Une évolution sans révolution
Alors, de révolution à simple évolution ? C’est en tout cas l’avis d’Ioana Manolescu qui reste très prudente sur les réelles capacités des IA, mais également sur celles des hypothétiques AGI (Intelligence Artificielle Générale) du futur. « Oui, l’ordinateur peut battre les humains aux échecs donc dans ce domaine : c’est fini. Mais l’on parle ici d’un système très spécifique ! Pour le reste, les robots “intelligents” ne savent pas que l’eau mouille ou que le temps ne s’écoule que dans un sens, alors qu’un bébé le sait… »

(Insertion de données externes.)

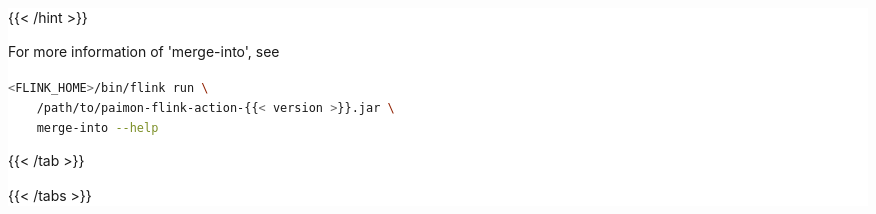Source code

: {{< /hint >}}

For more information of 'merge-into', see

```bash
<FLINK_HOME>/bin/flink run \
    /path/to/paimon-flink-action-{{< version >}}.jar \
    merge-into --help
```
{{< /tab >}}

{{< /tabs >}}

Quant à l’IA comme outil d’investigation, la chercheuse est plus optimiste. « Je me dis que les jeunes journalistes vont pouvoir se former à ces techniques et les importer dans les rédactions. » Car l’utilisation des IA reste corrélée à une certaine culture technologique au sein des médias, mais aussi aux formations accessibles aux journalistes pour prendre en main ces systèmes.
« On manque de temps pour mettre en place ces outils, même si la technologie est déjà disponible » ajoute Maxime Vaudano. Mais les lignes bougent. Reporters sans frontières développe depuis 2023 un prototype d’IA à destination des journalistes et dédié aux questions environnementales et à la vérification d’information. Il est en test depuis avril 2024 au sein de 12 médias partenaires. En parallèle, le journal Le Monde a noué en mars 2024 un partenariat financier avec OpenAI, la société mère de ChatGPT, pour permettre à leurs IA d’avoir accès à leurs archives. Une alliance scrutée avec prudence de la part des équipes de journalistes, mais qui inaugure un rapprochement inédit entre médias et technologies intelligentes.